Daniël Wigboldus will not soon forget that first meeting. “It was extremely urgent. At the end of that week, 1,100 secondary school students were expected to come to campus to take the admission test for the decentralised selection for the Medicine programme; many of them were coming from Brabant, a hot spot at the time.” Wigboldus remembers that events were snowballing in that first month, during which the CMT met no less than 17 times. Their last meeting was held on 2 April, not because COVID-19 had disappeared, but because “you just can’t operate in crisis mode all the time”. From April onwards, deliberations were held ‘in the line’, read: in existing consultations in existing bodies, with the university’s administration monitoring the situation in weekly briefings.
‘In 2020, the whole was much more than the sum of its parts’
Still, according to Wigboldus, 2020 also revealed something beautiful: universities stood side by side without any rivalry, and the Ministry was quick to act, going beyond the normal procedures and haggling over money. “I’m proud of the resilience shown, for example, by employees who had to continue working at home with young children. I had it relatively easy, although the walls were coming down on me too, and I would love to see everyone again. But some colleagues and students had to – and did – dig deep. Hats off, also for helping each other whenever possible. It was a year in which the whole was much more than the sum of its parts.”
Daniël Wigboldus (1969) has been president of the Radboud University Executive Board since 2017. In 2020, his term of office was extended to 1 May 2025.
Monday 9 March: the off-campus university
Bewildering. That was Han van Krieken’s response to an email from the building administrators about lecture hall capacity during the pandemic. He had hoped that the impact of COVID-19 would be somewhat limited in terms of in-person education. After all, that is a top priority at Radboud University. What did the email reveal? Grotius – at 482 seats, the largest lecture hall on campus – could welcome exactly 48 students. 48! It was a rude awakening from the dream of in-person education for large groups, something so important for first-year students in, say, law or psychology, with enrolment figures well over 500. “I couldn’t believe those numbers, and I immediately phoned to verify that they were correct. Unfortunately, they were. That same evening, the thought occurred to me to call Eva Middelhoff.”
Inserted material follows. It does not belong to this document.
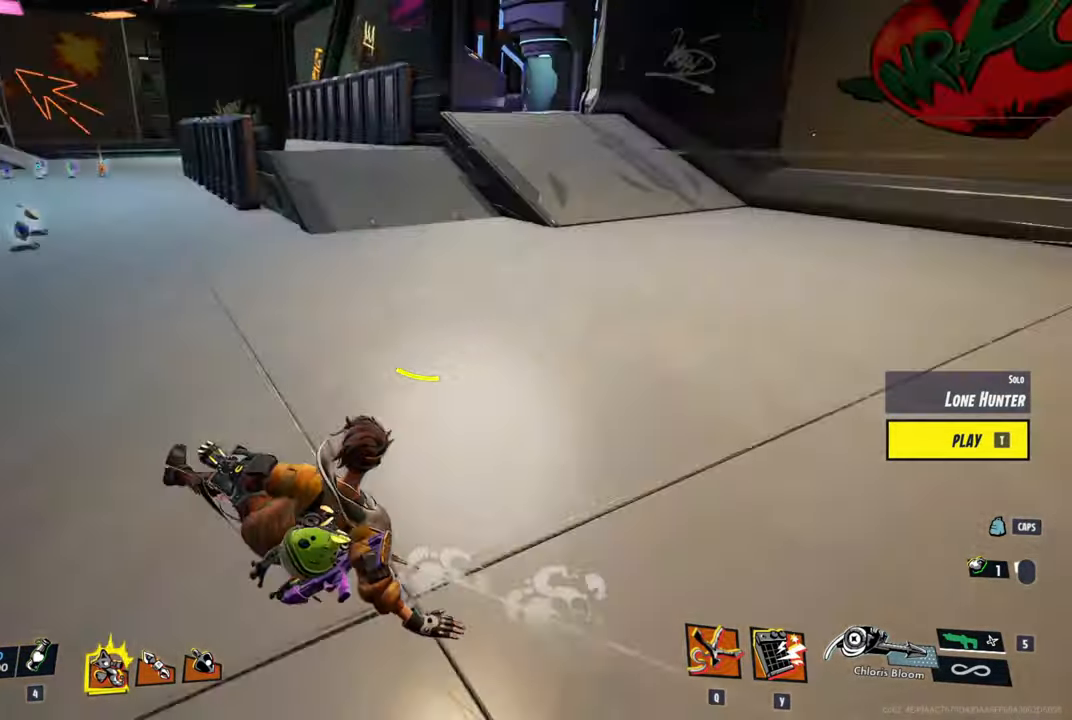
{"keys": ["shift", "w"], "mouse": [], "mouse_move": "still", "events": [[133, "space", "down"], [266, "ctrl", "up"], [316, "space", "up"]]}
She is director of the Nijmegen theatre venues and a familiar face to Van Krieken in the municipal network. Two weeks later, it was settled: De Vereeniging and De Stadsschouwburg concert halls made their debut as lecture halls. The entire country was able to watch, after Nieuwsuur invited Van Krieken to share good examples of in-person education. “The student unions had called for more in-person lectures, and I was asked to highlight our efforts. Yet, our initiative was not followed by many others.” The reason may have been the costs: the university had to dip into its reserves for half a million euros. And the meter is still running because the concert halls have been rented out for the entire academic year. But it’s well worth the cost, according to the rector. “We were able to demonstrate our commitment and emphasise the importance of meeting and connecting.”
‘With the development of hybrid education,
we have made a lasting impact this year’
Van Krieken sees two bright spots in these difficult times: first, everyone has experienced the importance of fundamental research. “It’s not like COVID-19 broke out and we suddenly started working. The success of the vaccines and medication is based on years of fundamental research.” The second bright spot: “With the development of hybrid education, we have made a lasting impact this year.” With an emphasis on hybrid: a combination of online and in-person interaction. “Many people thought that fully online education would be our future. Fortunately, I no longer hear that anywhere.”
Han van Krieken (1956) has been Rector Magnificus of Radboud University since 2016. In 2019, his term on the board was extended by four years.
Thursday 18 June: a phone call about social insecurity
Wilma de Koning was Zoom-ing at home when a phone call startled her: there had been reports of intimidating behaviour at one of the faculties. She was shaken. “That’s the last thing you want to happen. It’s terrible when someone doesn’t experience the campus as a safe environment.”
To underscore the importance of social safety across the university, the university’s administration already had developed measures in 2020. The team of confidential advisors were put in a stronger position and the undesirable behaviour regulation was modified. After an external investigation into the reports, a process of cultural change was begun. That process will result in a new code of conduct for the entire university. “Then, hopefully, something good can still come out of this situation.”
‘Hopefully, something good can still come out of this situation’
Wilma de Koning (1962) has been Vice President of the Radboud University Executive Board since 2013. On 1 July 2021, she will take up a new position as general director of the Royal Netherlands Academy of Arts and Sciences (KNAW).